━━━ Document source

Châtelaudren
21 novembre 1915
Maman cherie
Un mot un peu rapide : comme tu
le vois par l’en tête de ma lettre j’ai changé de patelin et de compagnie.
Ci-contre ma nouvelle adresse. Je ne suis pas encore parti pour le front mais
mon depart approche puisque me voici en première categorie. J’aurai ici une vie
plus interessante qu’à Plélo, au point de vue militaire, plus absorbée aussi.
J’ai quitté non sans peine mes amis de la-bas et ma brave propriétaire.
Ici j’ai trouvé une chambre beaucoup
moins bien, mais bien meilleur marché.
Hélas ! la perspective de
vacances à Noël me parait bien impossible. Je ne serai plus ici à ce moment là
probablement, et même alors… Ce que je pourrais peut-être avoir peut-être,
c’est une permission de 4 jours (sans compter le voyage) quelques jours avant
le depart. Nous en reparlerons. Ce serait si bon de pouvoir encore s’embrasser.

━━━━━━

■ Exercices à faire
(a) Recopiez la lettre de « Châtelaudren » à « ma brave propriétaire. ».
(b) Dans la lettre, combien de jours durerait la permission envisagée, sans compter le voyage ?
(c) Poursuivez la lettre à la suite de sa dernière phrase.

━━━ Données fournies

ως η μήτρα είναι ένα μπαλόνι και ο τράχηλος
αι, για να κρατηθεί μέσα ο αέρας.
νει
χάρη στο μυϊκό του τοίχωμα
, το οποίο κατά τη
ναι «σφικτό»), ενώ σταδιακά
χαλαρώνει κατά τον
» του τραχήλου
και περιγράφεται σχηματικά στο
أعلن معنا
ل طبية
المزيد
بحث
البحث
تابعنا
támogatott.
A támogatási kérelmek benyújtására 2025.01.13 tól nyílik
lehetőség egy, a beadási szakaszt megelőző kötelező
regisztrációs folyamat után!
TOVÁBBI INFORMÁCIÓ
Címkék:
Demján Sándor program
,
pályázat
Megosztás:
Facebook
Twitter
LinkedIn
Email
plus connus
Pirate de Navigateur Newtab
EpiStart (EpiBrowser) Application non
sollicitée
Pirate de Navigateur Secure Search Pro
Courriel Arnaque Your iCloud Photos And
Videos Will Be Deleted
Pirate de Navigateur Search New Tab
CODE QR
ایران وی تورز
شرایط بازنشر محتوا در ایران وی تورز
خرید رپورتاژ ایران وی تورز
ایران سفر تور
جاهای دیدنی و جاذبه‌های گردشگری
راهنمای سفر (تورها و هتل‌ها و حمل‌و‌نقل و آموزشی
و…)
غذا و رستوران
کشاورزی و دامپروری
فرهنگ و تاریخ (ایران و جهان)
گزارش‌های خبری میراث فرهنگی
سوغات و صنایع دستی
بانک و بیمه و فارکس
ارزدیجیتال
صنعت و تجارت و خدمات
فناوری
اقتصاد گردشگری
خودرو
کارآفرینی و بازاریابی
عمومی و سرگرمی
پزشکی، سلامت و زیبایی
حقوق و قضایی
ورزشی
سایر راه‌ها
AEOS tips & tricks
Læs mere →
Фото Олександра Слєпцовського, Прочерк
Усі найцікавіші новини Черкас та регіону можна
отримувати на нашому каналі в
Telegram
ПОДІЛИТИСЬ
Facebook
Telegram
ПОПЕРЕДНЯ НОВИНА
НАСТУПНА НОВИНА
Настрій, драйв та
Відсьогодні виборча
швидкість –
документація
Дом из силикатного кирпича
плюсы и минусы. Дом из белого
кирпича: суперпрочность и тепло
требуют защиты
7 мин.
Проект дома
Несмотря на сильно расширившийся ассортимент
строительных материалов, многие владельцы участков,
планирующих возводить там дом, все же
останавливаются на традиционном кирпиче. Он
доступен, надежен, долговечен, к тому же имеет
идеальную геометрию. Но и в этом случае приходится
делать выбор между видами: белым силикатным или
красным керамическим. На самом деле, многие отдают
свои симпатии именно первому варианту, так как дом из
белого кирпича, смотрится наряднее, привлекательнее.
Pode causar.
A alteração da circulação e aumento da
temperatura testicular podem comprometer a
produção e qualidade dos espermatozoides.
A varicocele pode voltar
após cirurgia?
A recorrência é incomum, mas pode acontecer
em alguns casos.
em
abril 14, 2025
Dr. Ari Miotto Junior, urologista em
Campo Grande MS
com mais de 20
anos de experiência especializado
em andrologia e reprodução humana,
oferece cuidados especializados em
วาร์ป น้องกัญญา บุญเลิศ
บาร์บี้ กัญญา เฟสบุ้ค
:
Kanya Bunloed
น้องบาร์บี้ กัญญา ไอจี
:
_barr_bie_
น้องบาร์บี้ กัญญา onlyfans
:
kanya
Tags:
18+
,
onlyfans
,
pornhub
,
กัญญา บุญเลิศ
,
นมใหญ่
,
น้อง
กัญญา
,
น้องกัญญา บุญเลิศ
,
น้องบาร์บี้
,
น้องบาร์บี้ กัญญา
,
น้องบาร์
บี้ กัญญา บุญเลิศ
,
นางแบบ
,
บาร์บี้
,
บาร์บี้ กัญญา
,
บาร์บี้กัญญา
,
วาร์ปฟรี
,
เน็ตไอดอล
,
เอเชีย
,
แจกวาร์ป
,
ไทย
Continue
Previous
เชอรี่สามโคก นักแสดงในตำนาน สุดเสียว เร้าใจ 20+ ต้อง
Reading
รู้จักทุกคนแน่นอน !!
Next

━━━━━━

■ Réponses numérotées
(a)
Châtelaudren
21 novembre 1915
Maman cherie
Un mot un peu rapide : comme tu
le vois par l’en tête de ma lettre j’ai changé de patelin et de compagnie.
Ci-contre ma nouvelle adresse. Je ne suis pas encore parti pour le front mais
mon depart approche puisque me voici en première categorie. J’aurai ici une vie
plus interessante qu’à Plélo, au point de vue militaire, plus absorbée aussi.
J’ai quitté non sans peine mes amis de la-bas et ma brave propriétaire.

(b) 4 jours.

(c)
Samedi après-midi j’ai amené 100
hommes de la 29ème à la 30ème. Je me suis amené moi-même,
ai retenu une chambre pour la modique somme de 15 fr. par mois. Le soir je suis
parti pour Roscoff où j’ai retrouvé une dernière fois J. [Jean] Lichtenstein, avec joie. J’ai diné avec
lui, couché à l’hôtel. Le lendemain matin ns sommes partis à pied pour
St-Pol-de-Léon par une triste route Bretonne. J’ai admiré là les plus beaux
clochers de Bretagne. Nous en sommes repartis à 11 heures. Il m’a payé un bon
repas ds le meilleur hotel de Morlaix. Nous avons passé une bonne après midi un
peu melancholique de promenade et d’intimité. A 6 h ½ ns ns sommes quittés, je
me suis arrête à Guingamp où j’ai été toujours cordialement reçu par les
Bruneton, et suis rentré assez tard ds ma petite chambre.
Le matin au tir avec la compagnie,
nombreux officiers et ss-offs assez sympathiques.
J’ai reçu ta bonne lettre du 16.
Je vous embrasse tous bien
tendrement.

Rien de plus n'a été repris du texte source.